Why Does My Baby Require a PICC Line?

A PICC line is ideal for babies requiring IV access for a long time. Your baby may require a PICC line for giving TPN or antibiotics. It reduces the need for lots of needles and cannulas. It can stay in place for many days to weeks.

Will My Baby Need Another IV Cannula?

Even with a PICC line in, an IV cannula might be needed for giving blood or some medications which cannot be given through the PICC line.

How are PICC Lines Inserted?

The PICC line is inserted using a sterile procedure. A large vein is selected – usually in the leg or the arm. It can be challenging at times if the veins are hard to see.

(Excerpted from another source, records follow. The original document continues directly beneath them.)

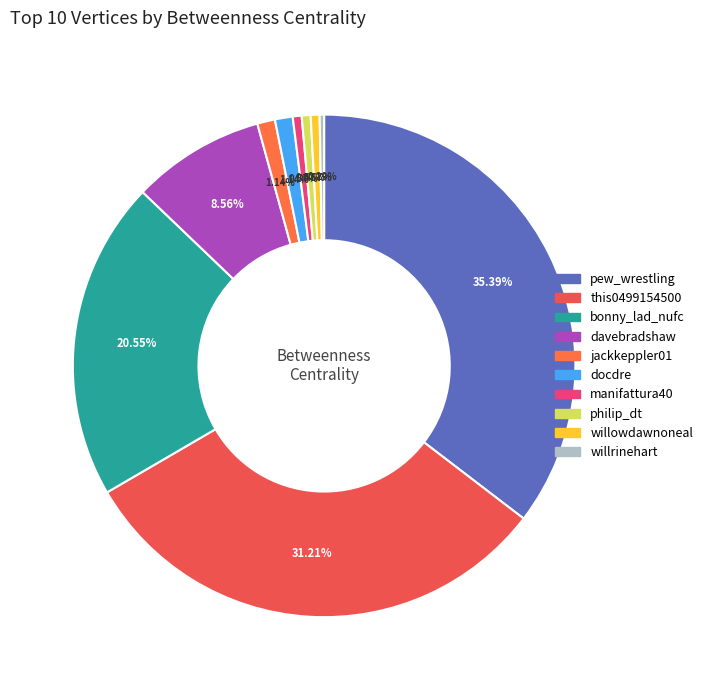

To the nearest percent, what portion does pew_wrestling represent?

35%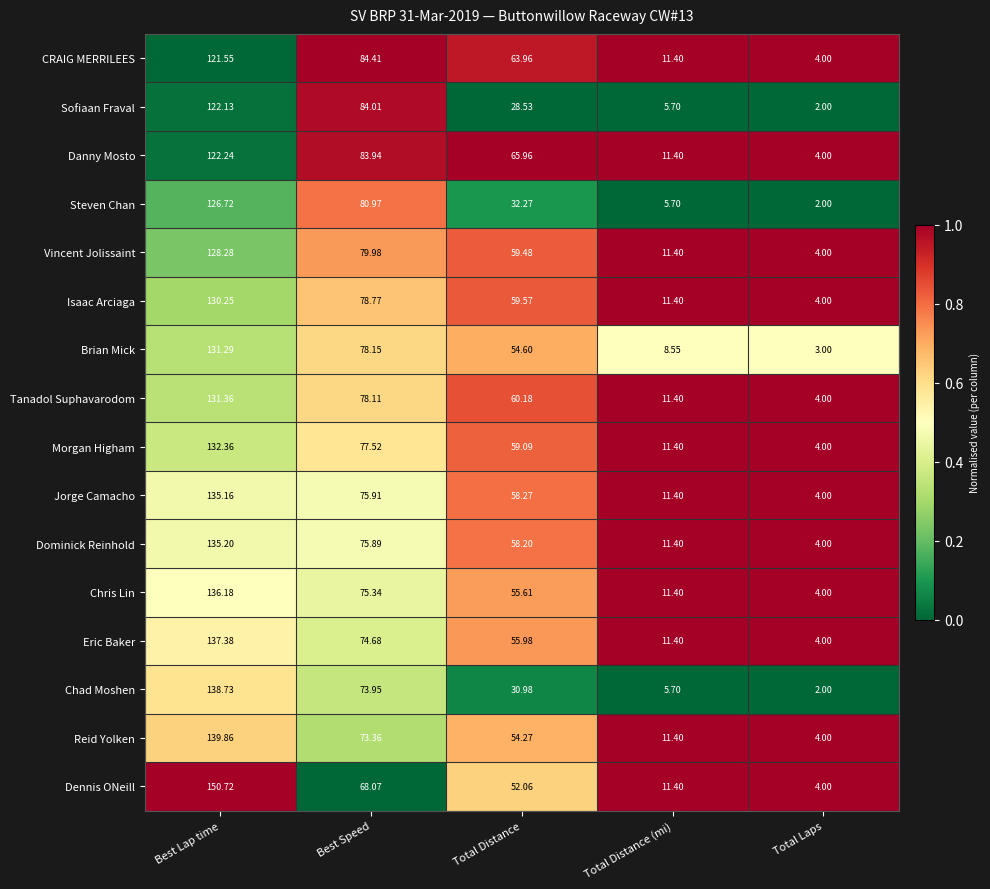

Where does the Chad Moshen series first go above 30?

Best Lap time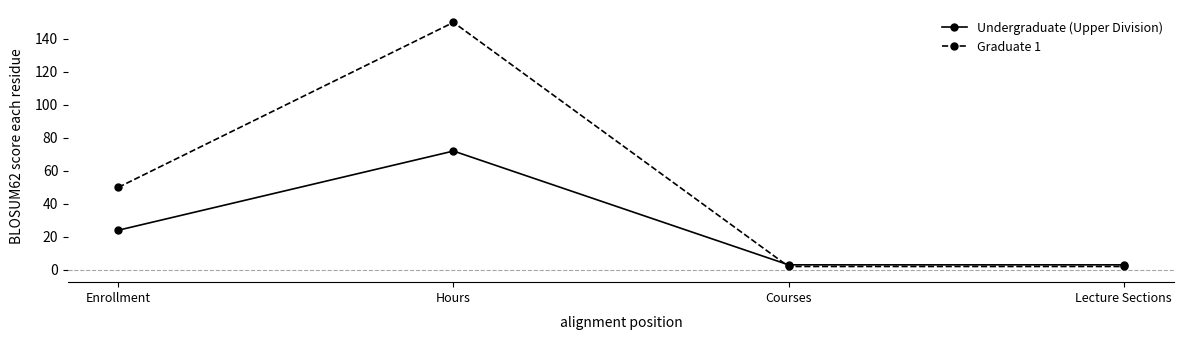

How many series are shown in this chart?

2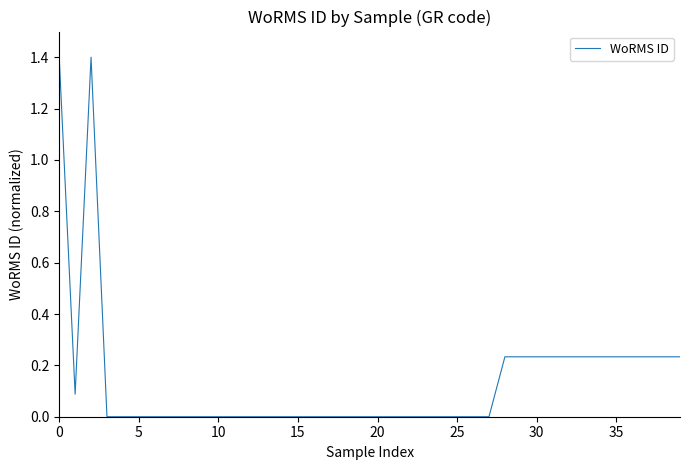

What is the difference between the maximum and minimum values?

1.4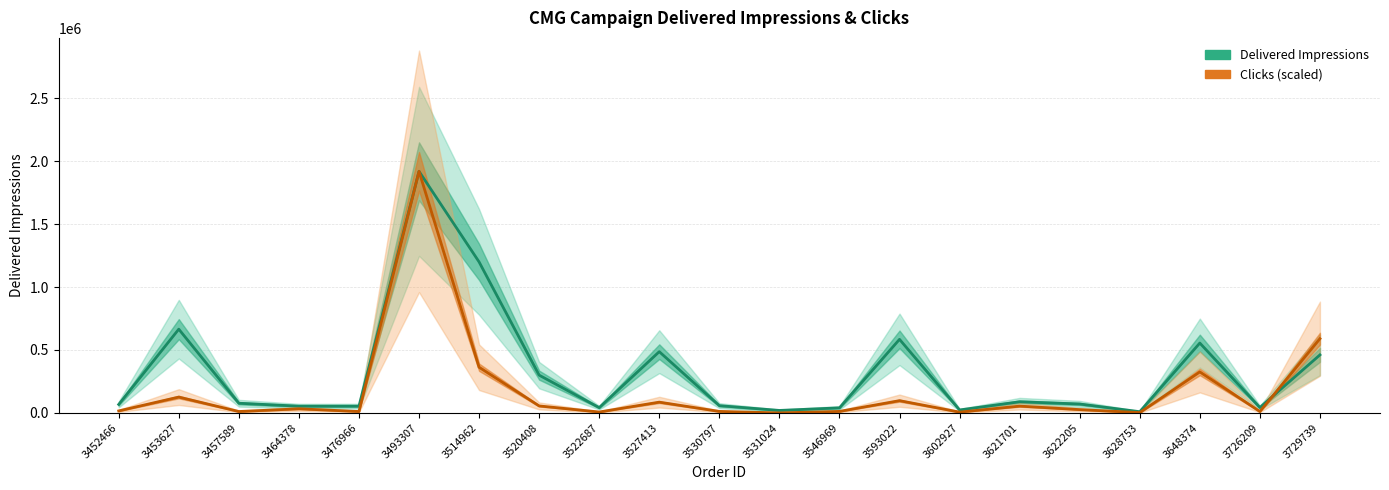

How many interior local peaks does the Delivered Impressions series have?

6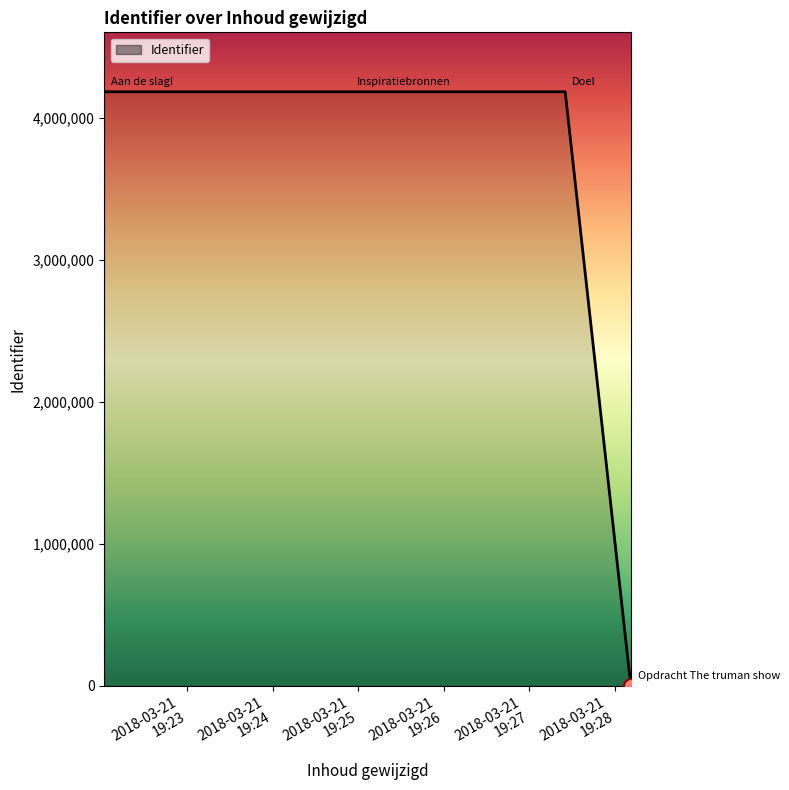

What is the difference between the second highest and minimum values?

4184155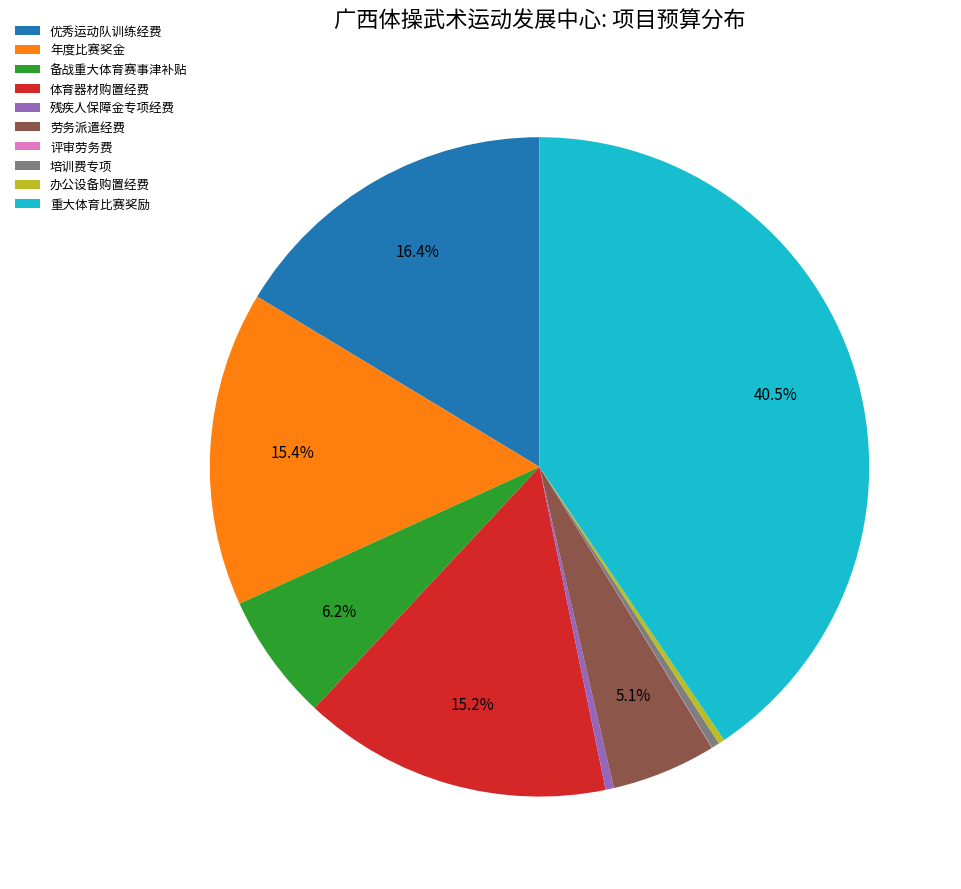

Which category has the biggest portion of the pie?

重大体育比赛奖励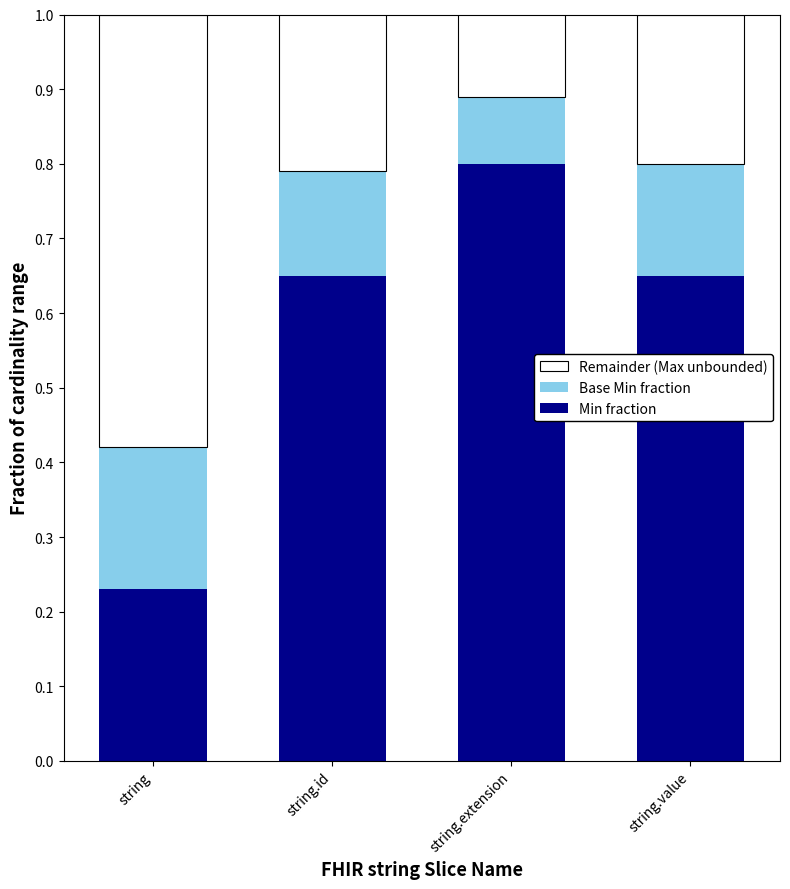

What is the total value across all series at string.id?

1.0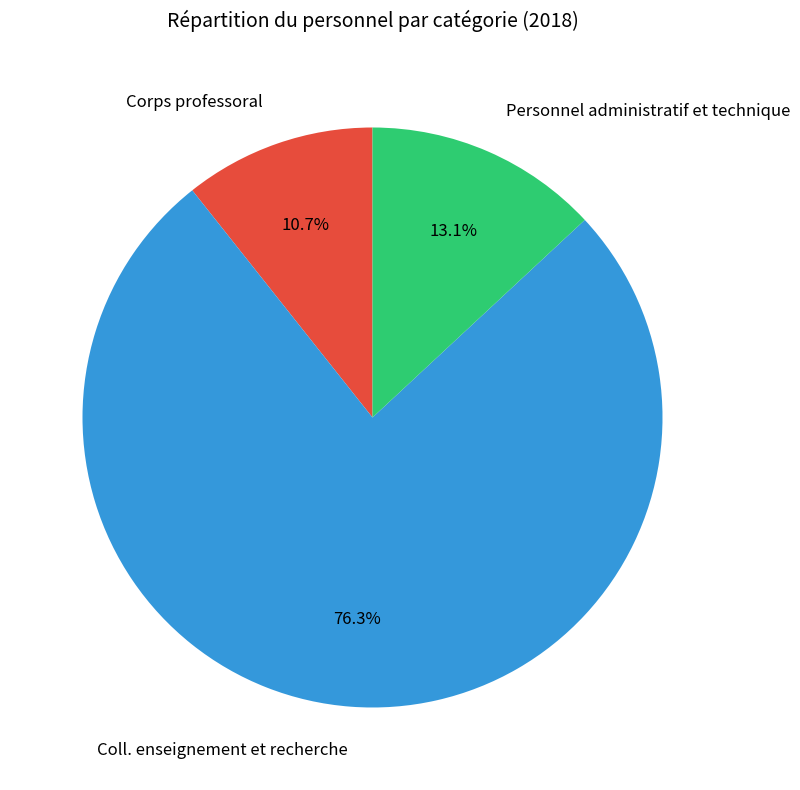

Which has a higher value, Coll. enseignement et recherche or Corps professoral?

Coll. enseignement et recherche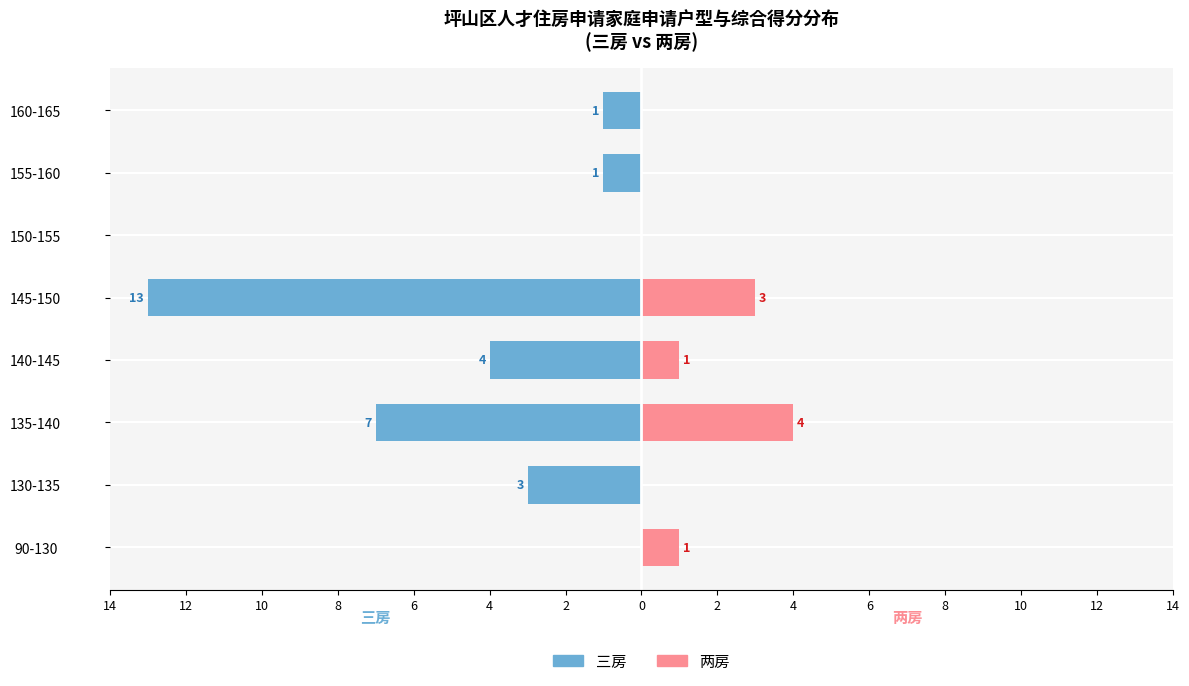

Which series changed the most between 90-130 and 145-150?

三房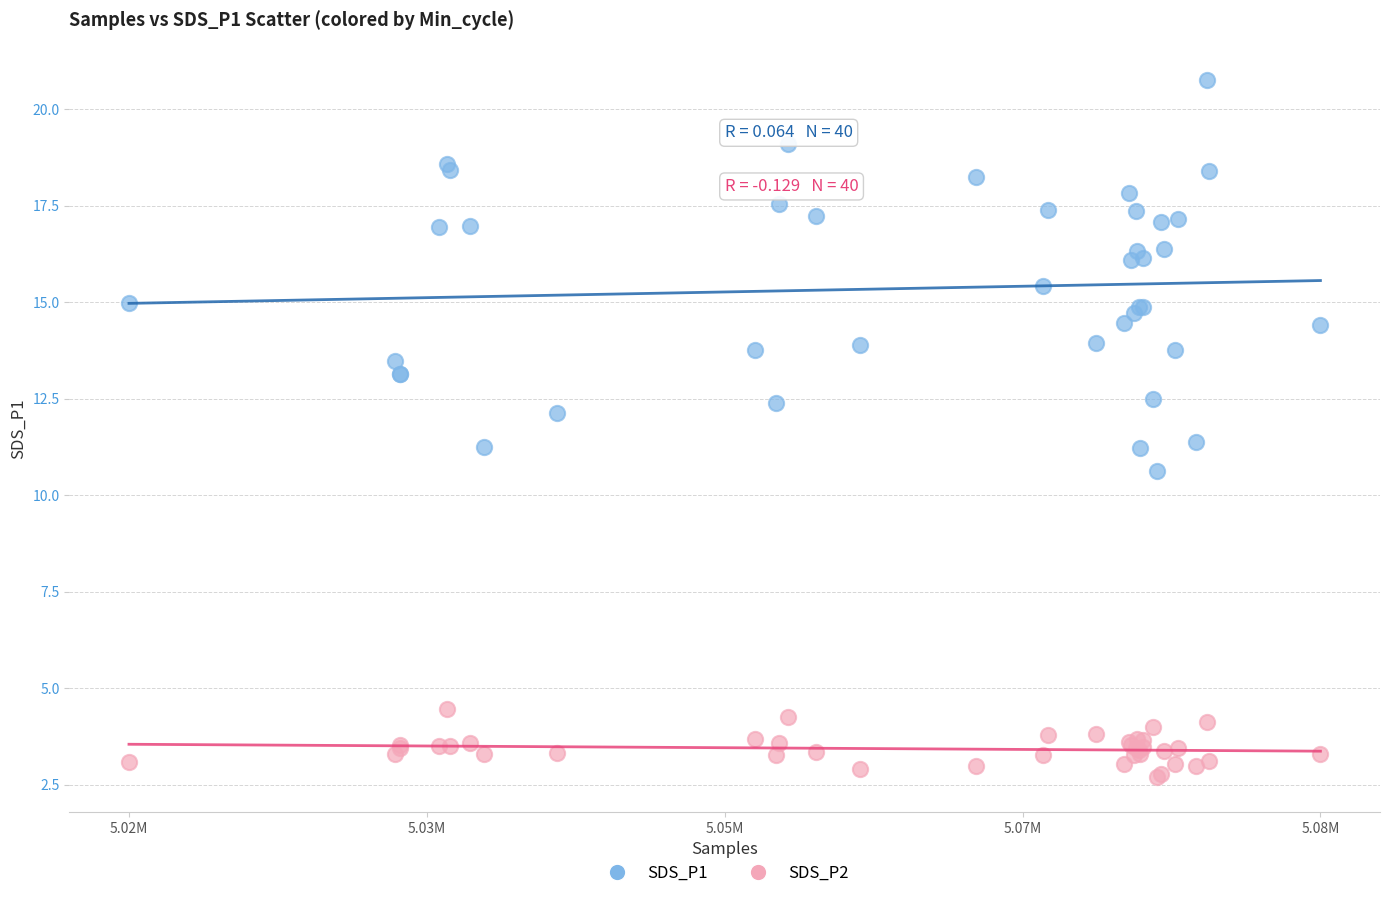

Which series has the widest spread of Y values?

SDS_P1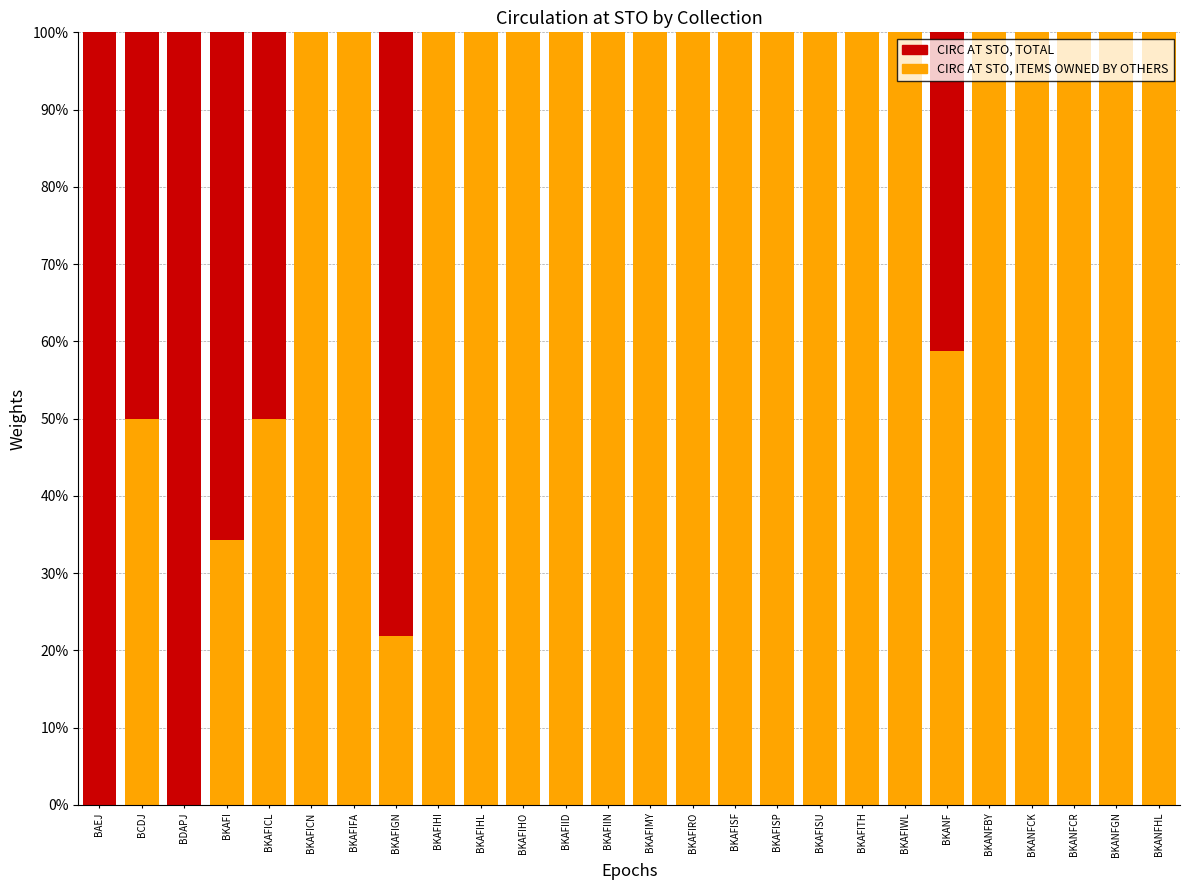

What is the label of the 6th bar from the right?

BKANF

After the PICC line is put in, an x-ray is taken to make sure it is in the right place. The procedure may take up to 30 minutes from preparation to finish in most cases. Your baby will be given pain relief in the form of sucrose during the procedure similar to when placing an IV cannula.

The doctor or nurse will talk to you about the procedure before it begins. Please feel free to ask them if you have any questions.

What Are The Complications?

Though uncommon the complications that can occur are:

  • Infection of the PICC line
  • The PICC line may leak
  • Thrombophlebitis – inflammation of the vein
  • Vascular perforation (very, very rare)

PICC lines are observed carefully during nursing shifts and if any of the above complications are noted, the line is immediately removed.